We welcome and appreciate reviews of our work by recognized authorities, as well as informed debate, but when it comes to this particular reviewer Evolution of the Insects stands on its own merits and posterity shall prove a more enlightened and objective judge of our efforts.
David A. Grimaldi
American Museum of Natural History
Michael S. Engel
University of Kansas
Dr. Poinar responds:
While much could be said about the points raised in the rebuttal, I will limit my remarks to the following.
It is surprising that Grimaldi and Engel state, "no one ever proposed that Rhyniognatha was a springtail." Such opinionated statements are counterproductive in science and indicate a lack of knowledge of the literature. If Grimaldi and Engel had read the classic work on fossil terrestrial arthropods edited by Rohdendorf, they would have noted that Martynova placed both Rhyniognatha Tillyard and Rhyniella Hirst and Maulik in the Family Protentomobryidae of the order Collembola (springtails) (Martynova, O. M. 1991. Subclass Apterygota. Primitive wingless insects. pp. 39-45 in Fundamentals of Paleontology (English translation of the 1962 work), Vol. 9, Rohdendorf, B. B. (Editor-in Chief). Smithsonian Institution Libraries and The National Science Foundation, Washington, D.C.).
Regarding the putative mosquito Burmaculex, it might be easier to identify this fossil if the describers were consistent with their interpretation of certain morphological characters. For instance, in the original description by Grimaldi, Engel and Nascimbene in 2002 (American Museum Novitates 3361:1-71), a slender structure with a double bend at its tip was regarded as a "maxillary stylet." When the official description of Burmaculex by Borkent and Grimaldi appeared in 2004 (Annals of the Entomological Society of America 97:882-888), this same structure was referred to as a "labrum." And in Evolution of the Insects, Grimaldi and Engel re-labeled the identical structure as a mandible, even though in the 2004 official description, it is clearly stated "Mandible not visible." Such inconsistencies serve to raise a red flag about both the specimen and the describer's ability to interpret the characters. Also, this feature is quite different from that found in female culicids (Harbach and Kitching. 1998. Systematic Entomology 23: 327-370) and cannot be used as evidence that Burmaculex is a mosquito.

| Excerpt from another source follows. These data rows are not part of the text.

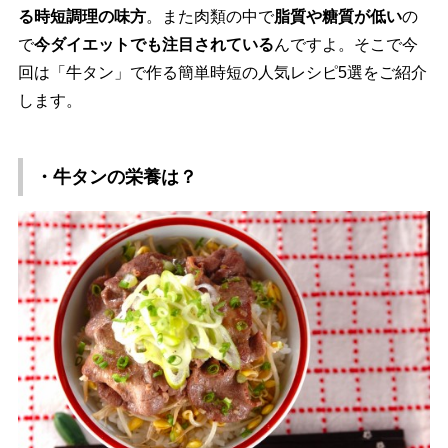
る時短調理の味方
。また肉類の中で
脂質や糖質が低い
の
で
今ダイエットでも注目されている
んですよ。そこで今
回は「牛タン」で作る簡単時短の人気レシピ5選をご紹介
します。
・牛タンの栄養は？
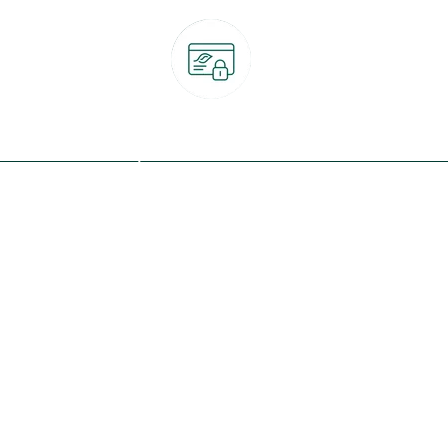
Paiement 100% sécurisé
CB, PayPal, carte cadeau, Alma 3x ou 4x
ret
Qui sommes-nous ?
Notre programme de fidélité
Nos engagements
Nos magasins
botanic® société à mission
Nos services & rendez-vous
Le fonds de dotation botanic
Nos conseils d'experts
Espace presse
Nos garanties
Travailler chez botanic®
Nos conditions de livraison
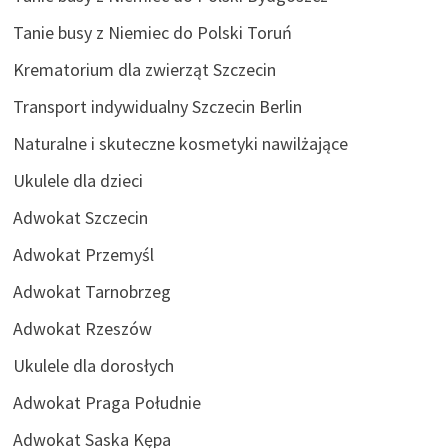
Tanie busy z Niemiec do Polski Toruń
Krematorium dla zwierząt Szczecin
Transport indywidualny Szczecin Berlin
Naturalne i skuteczne kosmetyki nawilżające
Ukulele dla dzieci
Adwokat Szczecin
Adwokat Przemyśl
Adwokat Tarnobrzeg
Adwokat Rzeszów
Ukulele dla dorosłych
Adwokat Praga Południe
Adwokat Saska Kępa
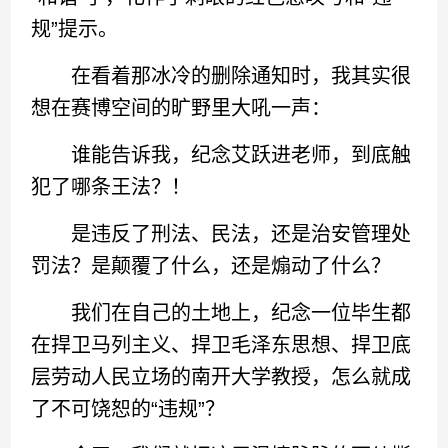
规”提示。
在看着那冰冷的删除通知时，我其实很
想在赛博空间的旷野里大吼一声：
谁能告诉我，纪念艾跃进老师，到底触
犯了哪条王法？！
是违反了刑法、民法，还是治安管理处
罚法？是颠覆了什么，还是煽动了什么？
我们在自己的土地上，纪念一位毕生都
在捍卫马列主义、捍卫毛泽东思想、捍卫底
层劳动人民立场的南开大学教授，怎么就成
了不可饶恕的“违规”？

Criticism and debate provide the basis for scientific progress by furnishing alternative interpretations of discoveries and hypotheses. The ultimate goal should be seeking the truth, not winning the argument. Grimaldi and Engel have undoubtedly expressed negative opinions of the works of others many times and should be able to accept criticism of their own studies. One is left to wonder why, if they have received so many "highly complimentary" reviews of their book, they are so concerned with one that is only moderately negative. Just because I personally believe that History of Insects by Rasnitsyn and Quicke is a more comprehensive and better organized treatise than Evolution of the Insects doesn't mean that others will not buy their book, if for no other reason than because it is much cheaper.